Can there possibly be anyone living within hailing distance of Bangor – except perhaps for the sick and the infirm, incarcerated convicts, dedicated hermits and those unfortunate souls who tend to come unglued in any crowd that numbers more than six people – who does not plan to attend at least a portion of the weekend’s festivities?

First of all, it’s free. “No chahge,” as Dick Stacey, prominent Brewer entrepreneur and accidental television personality, would have put it during his allotted 15 minutes of fame around here some years ago. Pretty hard to pass up a deal like that. Beats mowing the lawn or shingling the barn roof, for sure, and even trumps a layabout weekend at camp communing with the loons.

Such mundane pursuits can easily wait when the Raging Cajuns of the popular musical group, BeauSoleil, are in town serving up their patented Louisiana bayou country fiddle tunes guaranteed to force spectators to kick up their heels in pure joy, inhibitions be damned. Come Sunday, after they’ve seen the talented Doucet brothers and friends in person, fiddlin’ and a-pickin’ and a-grinnin’ while little Jimmy Breaux flails away on the accordian to work the crowd into a proper frenzy, more than a few festival patrons will be able to cross off one more “must” from their To-Do list before they depart this earthly vale of tears.

BeauSoleil, you say? Playing multiple gigs right here in my back yard for three days and nights and it won’t cost me a cent to take it in? Surely, you jest. Tell me this is not one of those dreams where I wake up to find that not only is it some sort of cruel hoax, but I’m also still as big a dope as I was before I fell asleep.

■ **ENTRIES PROVIDED**:
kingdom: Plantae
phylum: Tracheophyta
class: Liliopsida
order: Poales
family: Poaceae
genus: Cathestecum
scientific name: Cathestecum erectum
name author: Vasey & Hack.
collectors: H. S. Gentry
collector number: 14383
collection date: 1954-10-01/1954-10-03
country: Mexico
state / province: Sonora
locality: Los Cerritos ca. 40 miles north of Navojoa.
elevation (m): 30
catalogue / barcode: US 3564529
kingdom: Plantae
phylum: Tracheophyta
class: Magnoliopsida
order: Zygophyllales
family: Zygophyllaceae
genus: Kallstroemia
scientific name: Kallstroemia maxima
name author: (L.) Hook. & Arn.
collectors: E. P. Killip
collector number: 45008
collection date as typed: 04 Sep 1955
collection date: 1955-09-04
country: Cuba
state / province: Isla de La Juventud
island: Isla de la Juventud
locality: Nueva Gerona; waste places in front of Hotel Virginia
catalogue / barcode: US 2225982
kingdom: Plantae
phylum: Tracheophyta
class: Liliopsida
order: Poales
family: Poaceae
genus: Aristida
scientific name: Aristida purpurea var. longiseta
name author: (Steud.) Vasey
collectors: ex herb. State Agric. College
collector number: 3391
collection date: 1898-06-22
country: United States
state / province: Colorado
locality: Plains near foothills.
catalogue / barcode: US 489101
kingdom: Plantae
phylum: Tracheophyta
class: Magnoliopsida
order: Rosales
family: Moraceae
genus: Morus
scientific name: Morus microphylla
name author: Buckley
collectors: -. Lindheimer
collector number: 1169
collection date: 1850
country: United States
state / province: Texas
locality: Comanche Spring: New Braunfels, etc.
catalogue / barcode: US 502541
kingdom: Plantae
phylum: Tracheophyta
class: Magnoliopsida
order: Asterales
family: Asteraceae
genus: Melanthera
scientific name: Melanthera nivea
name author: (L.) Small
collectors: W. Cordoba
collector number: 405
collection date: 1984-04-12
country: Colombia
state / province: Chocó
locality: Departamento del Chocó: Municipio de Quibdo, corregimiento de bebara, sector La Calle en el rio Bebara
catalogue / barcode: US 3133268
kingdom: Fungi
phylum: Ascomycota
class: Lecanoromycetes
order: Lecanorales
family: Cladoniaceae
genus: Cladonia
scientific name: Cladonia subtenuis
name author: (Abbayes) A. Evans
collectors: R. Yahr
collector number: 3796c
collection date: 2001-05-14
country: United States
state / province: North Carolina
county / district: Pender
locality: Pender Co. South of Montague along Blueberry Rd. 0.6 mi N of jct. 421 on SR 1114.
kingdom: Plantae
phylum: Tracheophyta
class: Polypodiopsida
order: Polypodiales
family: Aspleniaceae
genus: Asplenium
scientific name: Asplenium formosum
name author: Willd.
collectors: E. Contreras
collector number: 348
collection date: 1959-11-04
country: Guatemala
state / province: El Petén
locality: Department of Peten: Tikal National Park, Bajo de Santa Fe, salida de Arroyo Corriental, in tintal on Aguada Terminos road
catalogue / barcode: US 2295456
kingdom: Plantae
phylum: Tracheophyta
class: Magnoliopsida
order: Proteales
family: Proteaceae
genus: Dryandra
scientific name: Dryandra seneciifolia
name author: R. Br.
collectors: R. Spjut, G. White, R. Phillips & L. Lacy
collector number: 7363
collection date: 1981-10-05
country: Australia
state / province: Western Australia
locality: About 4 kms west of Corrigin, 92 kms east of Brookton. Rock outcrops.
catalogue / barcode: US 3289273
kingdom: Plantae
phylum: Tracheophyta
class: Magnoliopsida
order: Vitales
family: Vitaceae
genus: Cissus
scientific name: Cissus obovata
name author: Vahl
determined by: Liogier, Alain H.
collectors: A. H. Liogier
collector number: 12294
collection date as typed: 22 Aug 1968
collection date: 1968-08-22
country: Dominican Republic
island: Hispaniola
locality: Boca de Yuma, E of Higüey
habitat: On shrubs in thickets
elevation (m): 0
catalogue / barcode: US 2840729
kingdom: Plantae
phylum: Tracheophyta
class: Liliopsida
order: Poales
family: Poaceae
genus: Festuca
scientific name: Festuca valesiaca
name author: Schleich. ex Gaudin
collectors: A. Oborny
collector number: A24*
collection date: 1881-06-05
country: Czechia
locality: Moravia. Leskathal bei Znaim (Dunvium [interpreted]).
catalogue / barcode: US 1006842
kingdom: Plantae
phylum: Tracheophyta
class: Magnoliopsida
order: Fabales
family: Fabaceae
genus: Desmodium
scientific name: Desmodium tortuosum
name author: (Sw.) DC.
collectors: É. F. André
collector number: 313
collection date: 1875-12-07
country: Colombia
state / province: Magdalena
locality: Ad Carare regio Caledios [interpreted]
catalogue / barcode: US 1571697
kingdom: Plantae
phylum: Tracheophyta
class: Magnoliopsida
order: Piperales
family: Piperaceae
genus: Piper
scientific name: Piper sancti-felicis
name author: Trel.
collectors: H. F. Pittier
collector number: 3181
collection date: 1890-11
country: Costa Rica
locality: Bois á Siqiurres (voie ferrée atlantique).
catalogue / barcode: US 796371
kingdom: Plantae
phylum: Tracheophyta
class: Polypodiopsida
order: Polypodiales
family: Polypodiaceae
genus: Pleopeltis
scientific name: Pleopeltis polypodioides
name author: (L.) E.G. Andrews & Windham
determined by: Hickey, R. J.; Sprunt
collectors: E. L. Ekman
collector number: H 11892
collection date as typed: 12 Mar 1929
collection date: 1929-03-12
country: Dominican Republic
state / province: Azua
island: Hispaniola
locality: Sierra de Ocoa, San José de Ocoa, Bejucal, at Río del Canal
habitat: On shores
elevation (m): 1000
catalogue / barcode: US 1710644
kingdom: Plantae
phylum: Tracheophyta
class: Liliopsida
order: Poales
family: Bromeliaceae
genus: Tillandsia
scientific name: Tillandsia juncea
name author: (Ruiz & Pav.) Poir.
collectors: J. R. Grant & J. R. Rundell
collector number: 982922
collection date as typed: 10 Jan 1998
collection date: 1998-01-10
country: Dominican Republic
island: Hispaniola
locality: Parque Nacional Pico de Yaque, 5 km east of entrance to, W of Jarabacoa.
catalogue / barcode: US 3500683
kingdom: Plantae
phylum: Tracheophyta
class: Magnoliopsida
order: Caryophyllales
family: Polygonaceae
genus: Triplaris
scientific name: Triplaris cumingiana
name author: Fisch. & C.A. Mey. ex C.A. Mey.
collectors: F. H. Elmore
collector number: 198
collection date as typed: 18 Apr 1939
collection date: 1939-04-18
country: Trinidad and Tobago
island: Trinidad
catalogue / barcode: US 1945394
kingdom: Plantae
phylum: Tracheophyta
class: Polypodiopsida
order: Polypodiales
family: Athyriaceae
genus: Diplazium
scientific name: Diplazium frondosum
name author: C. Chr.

■ **QUESTIONS**:
A – Retype the Bangor festival text from "BeauSoleil, you say?" up to and including "I fell asleep.".
B – Write what comes next in the Bangor festival text, picking up after its last sentence.
The material comes from a different source than the Bangor festival text.

■ **RESULTS**:
A –
BeauSoleil, you say? Playing multiple gigs right here in my back yard for three days and nights and it won’t cost me a cent to take it in? Surely, you jest. Tell me this is not one of those dreams where I wake up to find that not only is it some sort of cruel hoax, but I’m also still as big a dope as I was before I fell asleep.

B –
If it weren’t for the inconvenient fact that the no-admission aspect pretty much spoils a chance to employ a perfectly good cliche (I hate when that happens), one might observe that the event would be well worth the price of admission, even without BeauSoleil. Because such an assemblage of musical acts, demonstrations, street performances, ethnic cuisines, displays of arts and native craftsmanship would normally command a serious cover charge were it not bankrolled by the National Council for the Traditional Arts and generous local sponsors.

The three-day spectacle includes the Papantla Flyers, a group of fearless Aztec Indians from Mexico who truly know the ropes, so to speak, of hurling themselves from the top of an 80-foot pole in a ceremony designed to command the attention of even the most jaded bungee jumper among us. Plus bluegrass music to die for; something called “dieselbilly” to assuage the closet redneck contingent, I suppose, and something else called “zydeco,” which Creole adherents have described as “like a gumbo – a little of this and a little of that. A little French, a little English, some blues, reggae and rock…”

As well, simultaneous entertainment at several venues along the riverfront includes Celtic, Hawaiian, South American and Tibetan music and rituals; master fiddlers down from the hills; a New Orleans brass band, and on and on until one’s head virtually explodes with the overload. If you can’t find something to brighten your day here, you may be a serious party-pooper.

By design, the festival is heavy on the legacy of the French in Maine and North America, and rightfully so, for we are a state richer for the contributions our French friends and neighbors have made to our folk culture. In addition to Beau Soleil and the Creole zydeco group, the weekend’s bill of fare features the high-energy offerings of the award-winning La Bottine Souriante of Quebec, as well as the Franco-Canadian step-dancing group, the Steppin’ Ambassadors. The enthusiasm and talent of this troupe for the old-time traditional step-dance, born in the lumber camps of the northland as an antidote to off-duty lumberjack boredom, reportedly will knock your socks off. Or, in lieu of socks, your sandals.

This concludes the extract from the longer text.